Saturday, December 22, 2007

Scientists lauded for report on circumcision and HIV

LINDSEY WIEBE, CanWest News Service
Published: Thursday, December 20

Time magazine has named a groundbreaking discovery on HIV/AIDS prevention - spearheaded in part by University of Manitoba researchers - as the top medical breakthrough of the year.

Two studies, one in Kisumu, Kenya, and another in Rakai, Uganda, followed thousands of HIV-negative men over a number of years to determine what effect circumcision would have on the spread of the virus.

The studies were funded by the Canadian Institutes of Health Research and the U.S. National Institutes of Health.

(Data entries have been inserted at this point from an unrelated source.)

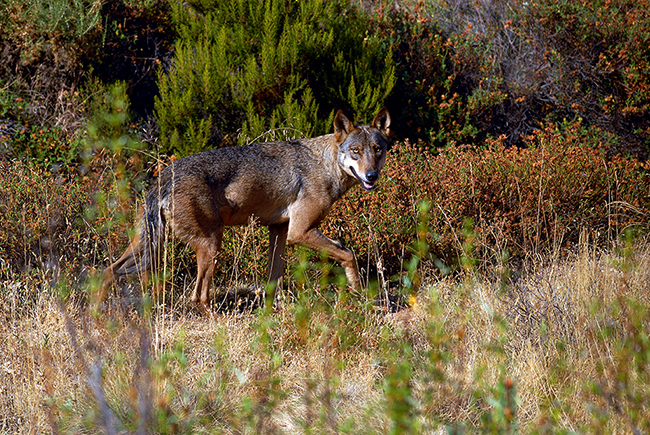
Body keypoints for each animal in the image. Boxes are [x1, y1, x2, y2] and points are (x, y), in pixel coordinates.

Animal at [101, 107, 390, 308]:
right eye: (355, 151)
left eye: (377, 149)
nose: (372, 176)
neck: (325, 165)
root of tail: (162, 179)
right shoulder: (300, 232)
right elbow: (349, 254)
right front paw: (359, 291)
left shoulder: (279, 230)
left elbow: (274, 279)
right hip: (210, 245)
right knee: (199, 297)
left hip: (146, 246)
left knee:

However, the trials were halted last December after early data showed high levels of success, with circumcised men about 50 per cent less likely to get infected. The results were published in the medical journal The Lancet this year.

"It's nice that the issue has got this kind of recognition in the popular press," said Stephen Moses, reached by phone in Bangalore, India.

The University of Manitoba researcher was the co-principal investigator in Kenya, and said the notion that circumcision can protect against HIV transmission has been accepted in the scientific community, and increasingly in the world health community.

The effect of circumcision is related in part to a group of cells found on the foreskin that are more likely to contract HIV, and the fact that the foreskin is more susceptible to tearing during sex.